What is expected:
A complete, exact copy of the data is the required answer.

[Records drawn from a dataset]
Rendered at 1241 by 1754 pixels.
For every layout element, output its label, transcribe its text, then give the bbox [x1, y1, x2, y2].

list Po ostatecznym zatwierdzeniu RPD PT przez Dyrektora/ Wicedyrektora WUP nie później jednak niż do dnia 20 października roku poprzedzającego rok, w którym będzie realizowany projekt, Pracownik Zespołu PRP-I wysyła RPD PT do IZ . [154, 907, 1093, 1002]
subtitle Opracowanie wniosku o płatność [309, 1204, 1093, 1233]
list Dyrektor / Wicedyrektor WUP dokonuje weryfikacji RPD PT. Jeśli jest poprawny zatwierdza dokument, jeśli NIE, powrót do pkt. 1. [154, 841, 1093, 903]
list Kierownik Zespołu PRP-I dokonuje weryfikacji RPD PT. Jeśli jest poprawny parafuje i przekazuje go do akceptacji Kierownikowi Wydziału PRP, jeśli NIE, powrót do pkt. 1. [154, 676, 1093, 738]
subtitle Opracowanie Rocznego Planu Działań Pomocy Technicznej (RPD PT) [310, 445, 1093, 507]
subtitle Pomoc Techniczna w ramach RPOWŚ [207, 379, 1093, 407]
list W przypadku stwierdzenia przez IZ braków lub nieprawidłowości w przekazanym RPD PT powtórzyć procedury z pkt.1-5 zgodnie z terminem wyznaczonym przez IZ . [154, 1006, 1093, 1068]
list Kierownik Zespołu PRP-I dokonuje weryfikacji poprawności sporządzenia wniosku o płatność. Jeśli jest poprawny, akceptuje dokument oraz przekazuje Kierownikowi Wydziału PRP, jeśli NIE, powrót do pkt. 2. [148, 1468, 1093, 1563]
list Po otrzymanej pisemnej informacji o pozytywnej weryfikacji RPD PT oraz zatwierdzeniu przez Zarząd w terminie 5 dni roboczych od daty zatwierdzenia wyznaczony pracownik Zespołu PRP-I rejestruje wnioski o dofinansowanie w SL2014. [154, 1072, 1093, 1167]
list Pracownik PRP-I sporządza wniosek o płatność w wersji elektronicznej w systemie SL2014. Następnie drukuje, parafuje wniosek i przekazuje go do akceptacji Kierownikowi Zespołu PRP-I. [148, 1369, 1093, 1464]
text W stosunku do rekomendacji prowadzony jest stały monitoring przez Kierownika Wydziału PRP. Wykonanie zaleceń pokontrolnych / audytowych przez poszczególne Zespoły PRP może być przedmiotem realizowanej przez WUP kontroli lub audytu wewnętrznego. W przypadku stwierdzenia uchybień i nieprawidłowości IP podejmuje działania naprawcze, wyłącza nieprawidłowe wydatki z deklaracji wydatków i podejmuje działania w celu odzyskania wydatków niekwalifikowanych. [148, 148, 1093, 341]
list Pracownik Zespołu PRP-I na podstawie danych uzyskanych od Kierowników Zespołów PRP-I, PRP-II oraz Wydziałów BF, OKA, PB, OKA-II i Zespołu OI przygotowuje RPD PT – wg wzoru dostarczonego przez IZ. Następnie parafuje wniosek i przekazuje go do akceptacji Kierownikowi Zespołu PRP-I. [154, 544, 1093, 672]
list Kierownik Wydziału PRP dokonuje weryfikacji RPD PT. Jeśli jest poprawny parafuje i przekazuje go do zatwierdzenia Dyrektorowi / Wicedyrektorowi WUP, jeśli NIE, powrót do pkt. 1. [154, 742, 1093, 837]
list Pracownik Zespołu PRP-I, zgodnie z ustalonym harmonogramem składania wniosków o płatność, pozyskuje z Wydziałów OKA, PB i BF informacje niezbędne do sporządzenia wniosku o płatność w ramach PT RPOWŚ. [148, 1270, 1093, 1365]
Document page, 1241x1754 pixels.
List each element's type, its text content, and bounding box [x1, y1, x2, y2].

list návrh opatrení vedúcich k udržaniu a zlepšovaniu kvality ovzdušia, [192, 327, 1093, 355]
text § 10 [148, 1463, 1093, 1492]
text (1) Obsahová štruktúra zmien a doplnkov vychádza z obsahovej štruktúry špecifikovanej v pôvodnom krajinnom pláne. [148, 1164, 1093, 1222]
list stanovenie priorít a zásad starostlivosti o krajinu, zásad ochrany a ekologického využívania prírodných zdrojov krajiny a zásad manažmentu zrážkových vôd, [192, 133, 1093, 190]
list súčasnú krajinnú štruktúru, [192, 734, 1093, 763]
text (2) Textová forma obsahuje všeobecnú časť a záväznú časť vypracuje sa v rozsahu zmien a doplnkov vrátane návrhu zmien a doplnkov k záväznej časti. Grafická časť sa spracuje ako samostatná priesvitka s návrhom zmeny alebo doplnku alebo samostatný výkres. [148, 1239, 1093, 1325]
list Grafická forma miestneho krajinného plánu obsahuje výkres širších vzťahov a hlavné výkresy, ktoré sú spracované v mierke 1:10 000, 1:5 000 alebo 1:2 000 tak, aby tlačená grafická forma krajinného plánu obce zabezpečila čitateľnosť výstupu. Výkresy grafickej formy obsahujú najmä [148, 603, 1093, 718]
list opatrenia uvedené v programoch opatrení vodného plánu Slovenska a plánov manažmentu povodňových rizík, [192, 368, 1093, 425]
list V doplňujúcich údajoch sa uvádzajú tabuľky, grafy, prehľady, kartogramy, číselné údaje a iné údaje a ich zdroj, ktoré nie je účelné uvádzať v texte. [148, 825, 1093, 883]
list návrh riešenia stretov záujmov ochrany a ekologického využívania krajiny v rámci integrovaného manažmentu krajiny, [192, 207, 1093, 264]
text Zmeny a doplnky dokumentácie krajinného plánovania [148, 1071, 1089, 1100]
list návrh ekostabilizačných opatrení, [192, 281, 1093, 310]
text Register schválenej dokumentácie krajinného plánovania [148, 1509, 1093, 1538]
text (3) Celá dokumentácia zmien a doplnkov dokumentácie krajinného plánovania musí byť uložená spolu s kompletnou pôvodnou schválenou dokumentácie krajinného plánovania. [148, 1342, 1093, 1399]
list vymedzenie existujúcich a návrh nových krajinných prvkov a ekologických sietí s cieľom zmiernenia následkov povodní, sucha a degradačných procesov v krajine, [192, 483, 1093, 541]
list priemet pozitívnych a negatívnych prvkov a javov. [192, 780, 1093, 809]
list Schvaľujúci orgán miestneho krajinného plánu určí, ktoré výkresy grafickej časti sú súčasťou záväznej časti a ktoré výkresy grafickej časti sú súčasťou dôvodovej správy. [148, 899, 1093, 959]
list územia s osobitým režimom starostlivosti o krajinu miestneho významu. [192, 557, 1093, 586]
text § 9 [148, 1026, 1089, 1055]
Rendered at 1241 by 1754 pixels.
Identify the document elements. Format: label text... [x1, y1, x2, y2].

Response to the task:
Rendered at 1241 by 1754 pixels.
For every layout element, output its label, transcribe its text, then give the bbox [x1, y1, x2, y2].

list Po ostatecznym zatwierdzeniu RPD PT przez Dyrektora/ Wicedyrektora WUP nie później jednak niż do dnia 20 października roku poprzedzającego rok, w którym będzie realizowany projekt, Pracownik Zespołu PRP-I wysyła RPD PT do IZ . [154, 907, 1093, 1002]
subtitle Opracowanie wniosku o płatność [309, 1204, 1093, 1233]
list Dyrektor / Wicedyrektor WUP dokonuje weryfikacji RPD PT. Jeśli jest poprawny zatwierdza dokument, jeśli NIE, powrót do pkt. 1. [154, 841, 1093, 903]
list Kierownik Zespołu PRP-I dokonuje weryfikacji RPD PT. Jeśli jest poprawny parafuje i przekazuje go do akceptacji Kierownikowi Wydziału PRP, jeśli NIE, powrót do pkt. 1. [154, 676, 1093, 738]
subtitle Opracowanie Rocznego Planu Działań Pomocy Technicznej (RPD PT) [310, 445, 1093, 507]
subtitle Pomoc Techniczna w ramach RPOWŚ [207, 379, 1093, 407]
list W przypadku stwierdzenia przez IZ braków lub nieprawidłowości w przekazanym RPD PT powtórzyć procedury z pkt.1-5 zgodnie z terminem wyznaczonym przez IZ . [154, 1006, 1093, 1068]
list Kierownik Zespołu PRP-I dokonuje weryfikacji poprawności sporządzenia wniosku o płatność. Jeśli jest poprawny, akceptuje dokument oraz przekazuje Kierownikowi Wydziału PRP, jeśli NIE, powrót do pkt. 2. [148, 1468, 1093, 1563]
list Po otrzymanej pisemnej informacji o pozytywnej weryfikacji RPD PT oraz zatwierdzeniu przez Zarząd w terminie 5 dni roboczych od daty zatwierdzenia wyznaczony pracownik Zespołu PRP-I rejestruje wnioski o dofinansowanie w SL2014. [154, 1072, 1093, 1167]
list Pracownik PRP-I sporządza wniosek o płatność w wersji elektronicznej w systemie SL2014. Następnie drukuje, parafuje wniosek i przekazuje go do akceptacji Kierownikowi Zespołu PRP-I. [148, 1369, 1093, 1464]
text W stosunku do rekomendacji prowadzony jest stały monitoring przez Kierownika Wydziału PRP. Wykonanie zaleceń pokontrolnych / audytowych przez poszczególne Zespoły PRP może być przedmiotem realizowanej przez WUP kontroli lub audytu wewnętrznego. W przypadku stwierdzenia uchybień i nieprawidłowości IP podejmuje działania naprawcze, wyłącza nieprawidłowe wydatki z deklaracji wydatków i podejmuje działania w celu odzyskania wydatków niekwalifikowanych. [148, 148, 1093, 341]
list Pracownik Zespołu PRP-I na podstawie danych uzyskanych od Kierowników Zespołów PRP-I, PRP-II oraz Wydziałów BF, OKA, PB, OKA-II i Zespołu OI przygotowuje RPD PT – wg wzoru dostarczonego przez IZ. Następnie parafuje wniosek i przekazuje go do akceptacji Kierownikowi Zespołu PRP-I. [154, 544, 1093, 672]
list Kierownik Wydziału PRP dokonuje weryfikacji RPD PT. Jeśli jest poprawny parafuje i przekazuje go do zatwierdzenia Dyrektorowi / Wicedyrektorowi WUP, jeśli NIE, powrót do pkt. 1. [154, 742, 1093, 837]
list Pracownik Zespołu PRP-I, zgodnie z ustalonym harmonogramem składania wniosków o płatność, pozyskuje z Wydziałów OKA, PB i BF informacje niezbędne do sporządzenia wniosku o płatność w ramach PT RPOWŚ. [148, 1270, 1093, 1365]
Document page, 1241x1754 pixels.
List each element's type, its text content, and bounding box [x1, y1, x2, y2].

list návrh opatrení vedúcich k udržaniu a zlepšovaniu kvality ovzdušia, [192, 327, 1093, 355]
text § 10 [148, 1463, 1093, 1492]
text (1) Obsahová štruktúra zmien a doplnkov vychádza z obsahovej štruktúry špecifikovanej v pôvodnom krajinnom pláne. [148, 1164, 1093, 1222]
list stanovenie priorít a zásad starostlivosti o krajinu, zásad ochrany a ekologického využívania prírodných zdrojov krajiny a zásad manažmentu zrážkových vôd, [192, 133, 1093, 190]
list súčasnú krajinnú štruktúru, [192, 734, 1093, 763]
text (2) Textová forma obsahuje všeobecnú časť a záväznú časť vypracuje sa v rozsahu zmien a doplnkov vrátane návrhu zmien a doplnkov k záväznej časti. Grafická časť sa spracuje ako samostatná priesvitka s návrhom zmeny alebo doplnku alebo samostatný výkres. [148, 1239, 1093, 1325]
list Grafická forma miestneho krajinného plánu obsahuje výkres širších vzťahov a hlavné výkresy, ktoré sú spracované v mierke 1:10 000, 1:5 000 alebo 1:2 000 tak, aby tlačená grafická forma krajinného plánu obce zabezpečila čitateľnosť výstupu. Výkresy grafickej formy obsahujú najmä [148, 603, 1093, 718]
list opatrenia uvedené v programoch opatrení vodného plánu Slovenska a plánov manažmentu povodňových rizík, [192, 368, 1093, 425]
list V doplňujúcich údajoch sa uvádzajú tabuľky, grafy, prehľady, kartogramy, číselné údaje a iné údaje a ich zdroj, ktoré nie je účelné uvádzať v texte. [148, 825, 1093, 883]
list návrh riešenia stretov záujmov ochrany a ekologického využívania krajiny v rámci integrovaného manažmentu krajiny, [192, 207, 1093, 264]
text Zmeny a doplnky dokumentácie krajinného plánovania [148, 1071, 1089, 1100]
list návrh ekostabilizačných opatrení, [192, 281, 1093, 310]
text Register schválenej dokumentácie krajinného plánovania [148, 1509, 1093, 1538]
text (3) Celá dokumentácia zmien a doplnkov dokumentácie krajinného plánovania musí byť uložená spolu s kompletnou pôvodnou schválenou dokumentácie krajinného plánovania. [148, 1342, 1093, 1399]
list vymedzenie existujúcich a návrh nových krajinných prvkov a ekologických sietí s cieľom zmiernenia následkov povodní, sucha a degradačných procesov v krajine, [192, 483, 1093, 541]
list priemet pozitívnych a negatívnych prvkov a javov. [192, 780, 1093, 809]
list Schvaľujúci orgán miestneho krajinného plánu určí, ktoré výkresy grafickej časti sú súčasťou záväznej časti a ktoré výkresy grafickej časti sú súčasťou dôvodovej správy. [148, 899, 1093, 959]
list územia s osobitým režimom starostlivosti o krajinu miestneho významu. [192, 557, 1093, 586]
text § 9 [148, 1026, 1089, 1055]
Rendered at 1241 by 1754 pixels.
Identify the document elements. Format: label text... [x1, y1, x2, y2].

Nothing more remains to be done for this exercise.